— Description of the task —
What is needed is the full listing written out exactly, minus the pictures.

+++

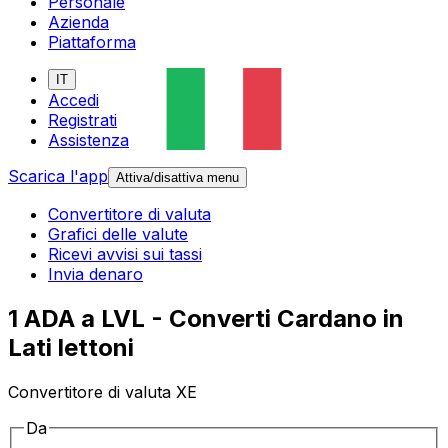
Personale
Azienda
Piattaforma
IT
Accedi
Registrati
Assistenza
Scarica l'app
Attiva/disattiva menu
Convertitore di valuta
Grafici delle valute
Ricevi avvisi sui tassi
Invia denaro
1 ADA a LVL - Converti Cardano in
Lati lettoni
Convertitore di valuta XE
Da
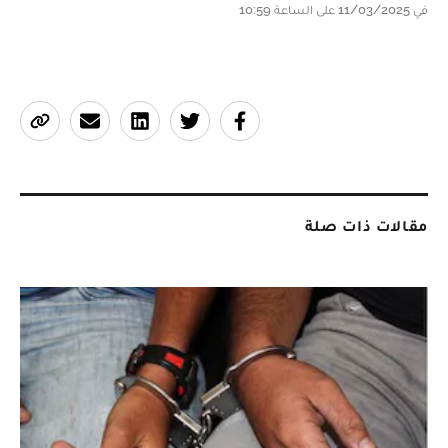
في 11/03/2025 على الساعة 10:59
مقالات ذات صلة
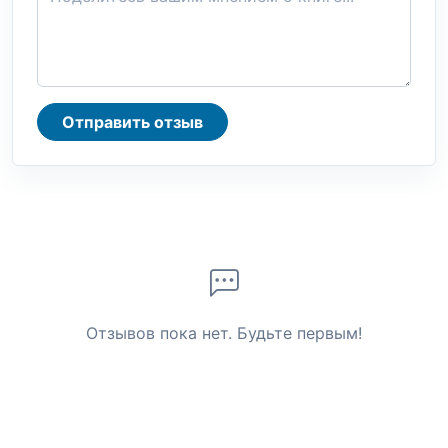
Отправить отзыв
Отзывов пока нет. Будьте первым!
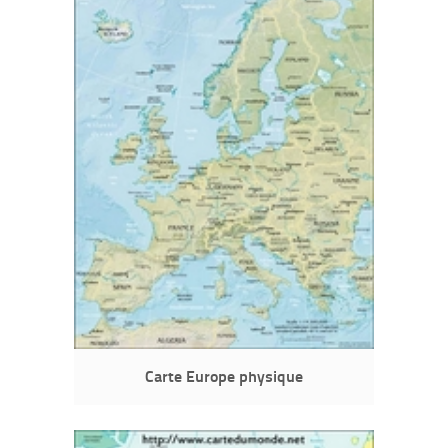
Carte Europe physique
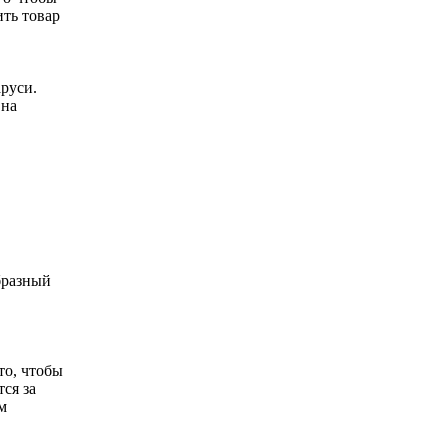
ить товар
руси.
 на
бразный
то, чтобы
ся за
м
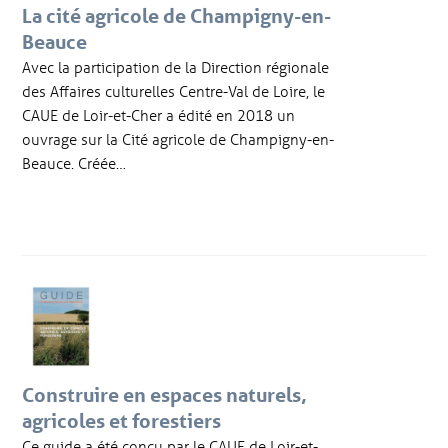
La cité agricole de Champigny-en-
Beauce
Avec la participation de la Direction régionale
des Affaires culturelles Centre-Val de Loire, le
CAUE de Loir-et-Cher a édité en 2018 un
ouvrage sur la Cité agricole de Champigny-en-
Beauce. Créée…
Construire en espaces naturels,
agricoles et forestiers
Ce guide a été conçu par le CAUE de Loir-et-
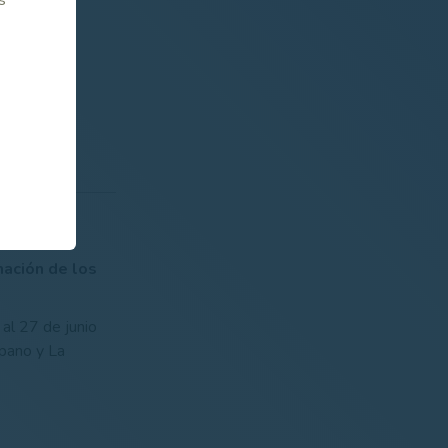
 salida
nadas
emenino)
mación de los
al 27 de junio
mpano y La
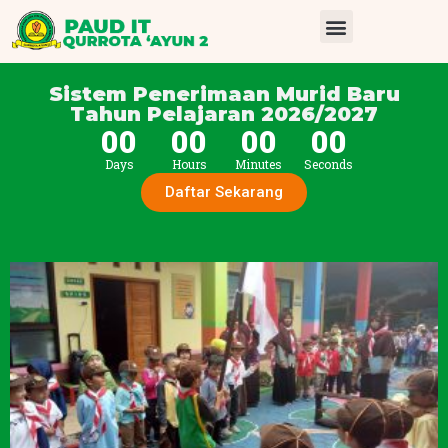
Sistem Penerimaan Murid Baru
Tahun Pelajaran 2026/2027
00
00
00
00
Days
Hours
Minutes
Seconds
Daftar Sekarang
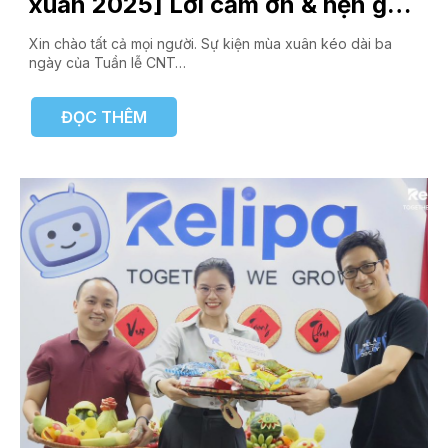
xuân 2025] Lời cảm ơn & hẹn gặp
lại ở sự kiện sau!
Xin chào tất cả mọi người. Sự kiện mùa xuân kéo dài ba
ngày của Tuần lễ CNT…
ĐỌC THÊM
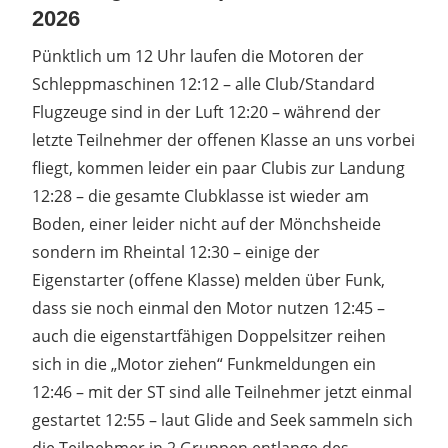
2026
Pünktlich um 12 Uhr laufen die Motoren der
Schleppmaschinen 12:12 – alle Club/Standard
Flugzeuge sind in der Luft 12:20 – während der
letzte Teilnehmer der offenen Klasse an uns vorbei
fliegt, kommen leider ein paar Clubis zur Landung
12:28 – die gesamte Clubklasse ist wieder am
Boden, einer leider nicht auf der Mönchsheide
sondern im Rheintal 12:30 – einige der
Eigenstarter (offene Klasse) melden über Funk,
dass sie noch einmal den Motor nutzen 12:45 –
auch die eigenstartfähigen Doppelsitzer reihen
sich in die „Motor ziehen“ Funkmeldungen ein
12:46 – mit der ST sind alle Teilnehmer jetzt einmal
gestartet 12:55 – laut Glide and Seek sammeln sich
die Teilnehmer in 2 Gruppen entlange des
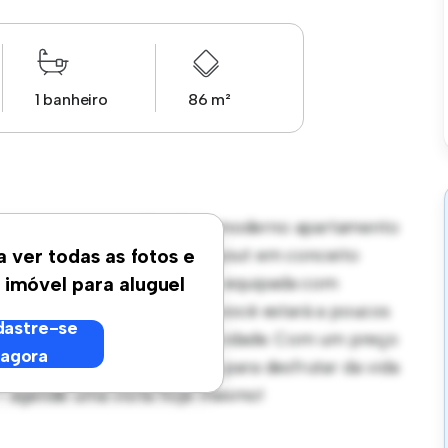
1 banheiro
86 m²
Marapé - Santos, /Sp! Este moderno apartamento
egante e aconchegante. O layout em conceito
a ver todas as fotos e
e a cozinha sofisticada está equipada com
 imóvel para aluguel
a localização privilegiada, você estará a poucos
astre-se
locais de entretenimento da cidade. Com um preço
agora
ma oportunidade fantástica para desfrutar da vida
– agende uma visita hoje mesmo!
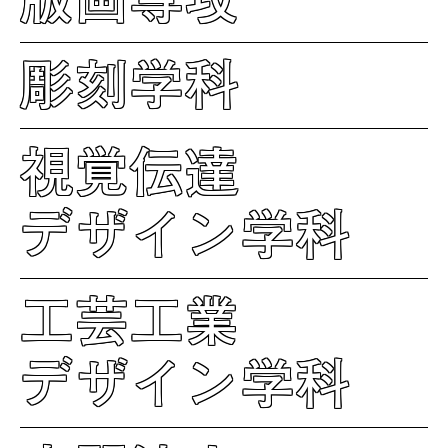
彫刻学科
視覚伝達
デザイン学科
工芸工業
デザイン学科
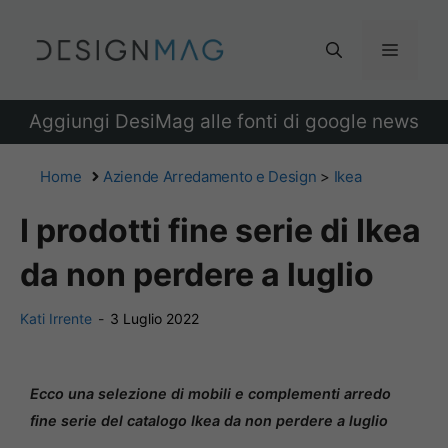
Vai
al
Menu
contenuto
Aggiungi DesiMag alle fonti di google news
Home
Aziende Arredamento e Design
>
Ikea
I prodotti fine serie di Ikea
da non perdere a luglio
Kati Irrente
-
3 Luglio 2022
Ecco una selezione di mobili e complementi arredo
fine serie del catalogo Ikea da non perdere a luglio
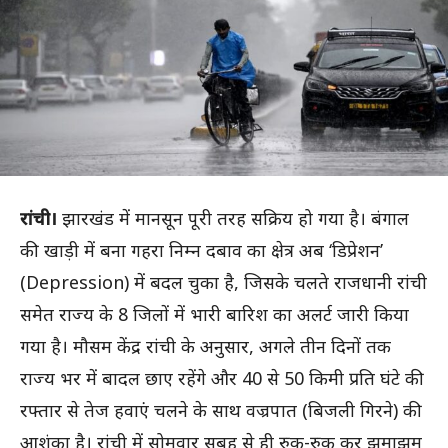
रांची।
झारखंड में मानसून पूरी तरह सक्रिय हो गया है। बंगाल
की खाड़ी में बना गहरा निम्न दबाव का क्षेत्र अब ‘डिप्रेशन’
(Depression) में बदल चुका है, जिसके चलते राजधानी रांची
समेत राज्य के 8 जिलों में भारी बारिश का अलर्ट जारी किया
गया है। मौसम केंद्र रांची के अनुसार, अगले तीन दिनों तक
राज्य भर में बादल छाए रहेंगे और 40 से 50 किमी प्रति घंटे की
रफ्तार से तेज हवाएं चलने के साथ वज्रपात (बिजली गिरने) की
आशंका है। रांची में सोमवार सुबह से ही रुक-रुक कर झमाझम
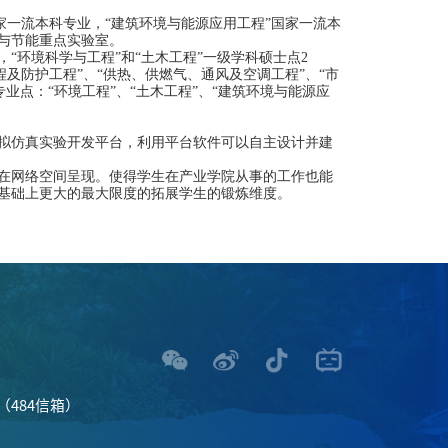
国家一流本科专业，“建筑环境与能源应用工程”国家一流本
与节能重点实验室。
，“环境科学与工程”和“土木工程”一级学科硕士点
2
工程及防护工程”、“供热、供燃气、通风及空调工程”、“市
专业点：“环境工程”、“土木工程”、“建筑环境与能源应
拟仿真实验开发平台，利用平台软件可以自主设计并建
在网络空间呈现。使得学生在产业学院从事的工作也能
基础上更大的最大限度的拓展学生的锻炼维度。
484信箱）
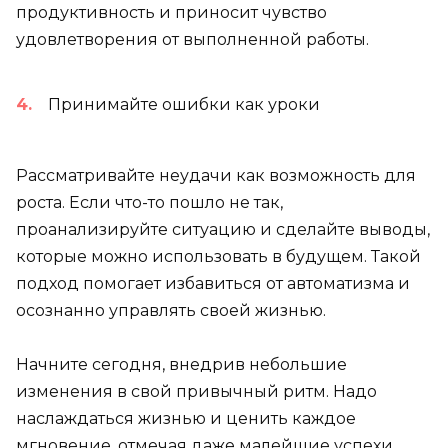
продуктивность и приносит чувство
удовлетворения от выполненной работы.
Принимайте ошибки как уроки
Рассматривайте неудачи как возможность для
роста. Если что-то пошло не так,
проанализируйте ситуацию и сделайте выводы,
которые можно использовать в будущем. Такой
подход помогает избавиться от автоматизма и
осознанно управлять своей жизнью.
Начните сегодня, внедрив небольшие
изменения в свой привычный ритм. Надо
наслаждаться жизнью и ценить каждое
мгновение, отмечая даже малейшие успехи.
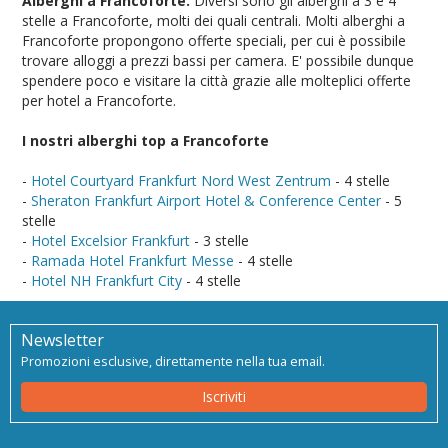
Alberghi a Francoforte.
Diversi sono gli alberghi a 3 e 4
stelle a Francoforte, molti dei quali centrali. Molti alberghi a
Francoforte propongono offerte speciali, per cui è possibile
trovare alloggi a prezzi bassi per camera. E' possibile dunque
spendere poco e visitare la città grazie alle molteplici offerte
per hotel a Francoforte.
I nostri alberghi top a Francoforte
-
Hotel Courtyard Frankfurt Nord West Zentrum
- 4 stelle
-
Sheraton Frankfurt Airport Hotel & Conference Center
- 5
stelle
-
Hotel Excelsior Frankfurt
- 3 stelle
-
Ramada Hotel Frankfurt Messe
- 4 stelle
-
Hotel NH Frankfurt City
- 4 stelle
Newsletter
Promozioni esclusive, direttamente nella tua email.
Iscriviti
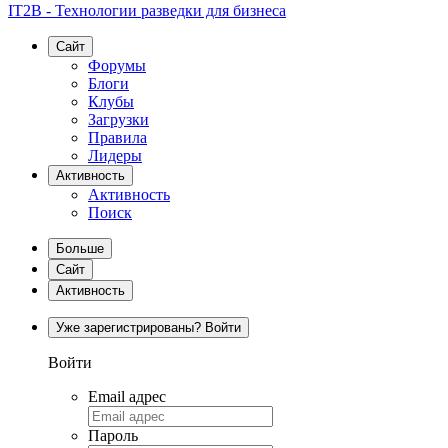
IT2B - Технологии разведки для бизнеса
Сайт
Форумы
Блоги
Клубы
Загрузки
Правила
Лидеры
Активность
Активность
Поиск
Больше
Сайт
Активность
Уже зарегистрированы? Войти
Войти
Email адрес
Пароль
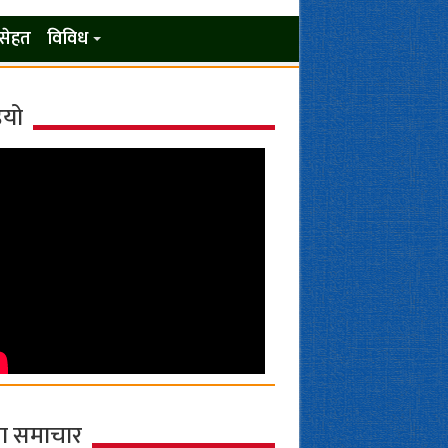
सेहत
विविध
ियो
ा समाचार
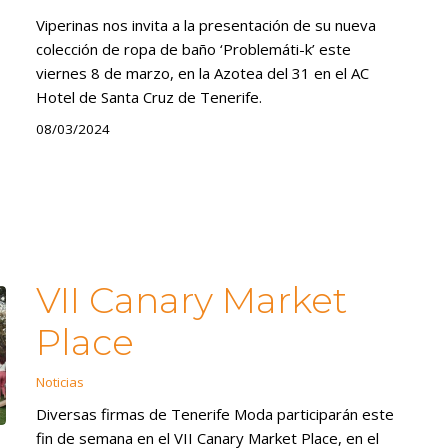
Viperinas nos invita a la presentación de su nueva
colección de ropa de baño ‘Problemáti-k’ este
viernes 8 de marzo, en la Azotea del 31 en el AC
Hotel de Santa Cruz de Tenerife.
08/03/2024
VII Canary Market
Place
Noticias
Diversas firmas de Tenerife Moda participarán este
fin de semana en el VII Canary Market Place, en el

+++

— Answer —
Personale
Azienda
Piattaforma
IT
Accedi
Registrati
Assistenza
Scarica l'app
Attiva/disattiva menu
Convertitore di valuta
Grafici delle valute
Ricevi avvisi sui tassi
Invia denaro
1 ADA a LVL - Converti Cardano in
Lati lettoni
Convertitore di valuta XE
Da
في 11/03/2025 على الساعة 10:59
مقالات ذات صلة
Отправить отзыв
Отзывов пока нет. Будьте первым!
Carte Europe physique
ить товар
руси.
 на
бразный
то, чтобы
ся за
м
La cité agricole de Champigny-en-
Beauce
Avec la participation de la Direction régionale
des Affaires culturelles Centre-Val de Loire, le
CAUE de Loir-et-Cher a édité en 2018 un
ouvrage sur la Cité agricole de Champigny-en-
Beauce. Créée…
Construire en espaces naturels,
agricoles et forestiers
Ce guide a été conçu par le CAUE de Loir-et-
 salida
nadas
emenino)
mación de los
al 27 de junio
mpano y La
Sistem Penerimaan Murid Baru
Tahun Pelajaran 2026/2027
00
00
00
00
Days
Hours
Minutes
Seconds
Daftar Sekarang
xuân 2025] Lời cảm ơn & hẹn gặp
lại ở sự kiện sau!
Xin chào tất cả mọi người. Sự kiện mùa xuân kéo dài ba
ngày của Tuần lễ CNT…
ĐỌC THÊM
2026
Pünktlich um 12 Uhr laufen die Motoren der
Schleppmaschinen 12:12 – alle Club/Standard
Flugzeuge sind in der Luft 12:20 – während der
letzte Teilnehmer der offenen Klasse an uns vorbei
fliegt, kommen leider ein paar Clubis zur Landung
12:28 – die gesamte Clubklasse ist wieder am
Boden, einer leider nicht auf der Mönchsheide
sondern im Rheintal 12:30 – einige der
Eigenstarter (offene Klasse) melden über Funk,
dass sie noch einmal den Motor nutzen 12:45 –
auch die eigenstartfähigen Doppelsitzer reihen
sich in die „Motor ziehen“ Funkmeldungen ein
12:46 – mit der ST sind alle Teilnehmer jetzt einmal
gestartet 12:55 – laut Glide and Seek sammeln sich
die Teilnehmer in 2 Gruppen entlange des
1 banheiro
86 m²
Marapé - Santos, /Sp! Este moderno apartamento
egante e aconchegante. O layout em conceito
a ver todas as fotos e
e a cozinha sofisticada está equipada com
 imóvel para aluguel
a localização privilegiada, você estará a poucos
astre-se
locais de entretenimento da cidade. Com um preço
agora
ma oportunidade fantástica para desfrutar da vida
– agende uma visita hoje mesmo!
彫刻学科
視覚伝達
デザイン学科
工芸工業
デザイン学科
Vai
al
Menu
contenuto
Aggiungi DesiMag alle fonti di google news
Home
Aziende Arredamento e Design
>
Ikea
I prodotti fine serie di Ikea
da non perdere a luglio
Kati Irrente
-
3 Luglio 2022
Ecco una selezione di mobili e complementi arredo
fine serie del catalogo Ikea da non perdere a luglio
रांची।
झारखंड में मानसून पूरी तरह सक्रिय हो गया है। बंगाल
की खाड़ी में बना गहरा निम्न दबाव का क्षेत्र अब ‘डिप्रेशन’
(Depression) में बदल चुका है, जिसके चलते राजधानी रांची
समेत राज्य के 8 जिलों में भारी बारिश का अलर्ट जारी किया
गया है। मौसम केंद्र रांची के अनुसार, अगले तीन दिनों तक
राज्य भर में बादल छाए रहेंगे और 40 से 50 किमी प्रति घंटे की
रफ्तार से तेज हवाएं चलने के साथ वज्रपात (बिजली गिरने) की
आशंका है। रांची में सोमवार सुबह से ही रुक-रुक कर झमाझम
国家一流本科专业，“建筑环境与能源应用工程”国家一流本
与节能重点实验室。
，“环境科学与工程”和“土木工程”一级学科硕士点
2
工程及防护工程”、“供热、供燃气、通风及空调工程”、“市
专业点：“环境工程”、“土木工程”、“建筑环境与能源应
拟仿真实验开发平台，利用平台软件可以自主设计并建
在网络空间呈现。使得学生在产业学院从事的工作也能
基础上更大的最大限度的拓展学生的锻炼维度。
484信箱）
продуктивность и приносит чувство
удовлетворения от выполненной работы.
Принимайте ошибки как уроки
Рассматривайте неудачи как возможность для
роста. Если что-то пошло не так,
проанализируйте ситуацию и сделайте выводы,
которые можно использовать в будущем. Такой
подход помогает избавиться от автоматизма и
осознанно управлять своей жизнью.
Начните сегодня, внедрив небольшие
изменения в свой привычный ритм. Надо
наслаждаться жизнью и ценить каждое
мгновение, отмечая даже малейшие успехи.
Alberghi a Francoforte.
Diversi sono gli alberghi a 3 e 4
stelle a Francoforte, molti dei quali centrali. Molti alberghi a
Francoforte propongono offerte speciali, per cui è possibile
trovare alloggi a prezzi bassi per camera. E' possibile dunque
spendere poco e visitare la città grazie alle molteplici offerte
per hotel a Francoforte.
I nostri alberghi top a Francoforte
-
Hotel Courtyard Frankfurt Nord West Zentrum
- 4 stelle
-
Sheraton Frankfurt Airport Hotel & Conference Center
- 5
stelle
-
Hotel Excelsior Frankfurt
- 3 stelle
-
Ramada Hotel Frankfurt Messe
- 4 stelle
-
Hotel NH Frankfurt City
- 4 stelle
Newsletter
Promozioni esclusive, direttamente nella tua email.
Iscriviti
IT2B - Технологии разведки для бизнеса
Сайт
Форумы
Блоги
Клубы
Загрузки
Правила
Лидеры
Активность
Активность
Поиск
Больше
Сайт
Активность
Уже зарегистрированы? Войти
Войти
Email адрес
Пароль
सेहत
विविध
ियो
ा समाचार
Viperinas nos invita a la presentación de su nueva
colección de ropa de baño ‘Problemáti-k’ este
viernes 8 de marzo, en la Azotea del 31 en el AC
Hotel de Santa Cruz de Tenerife.
08/03/2024
VII Canary Market
Place
Noticias
Diversas firmas de Tenerife Moda participarán este
fin de semana en el VII Canary Market Place, en el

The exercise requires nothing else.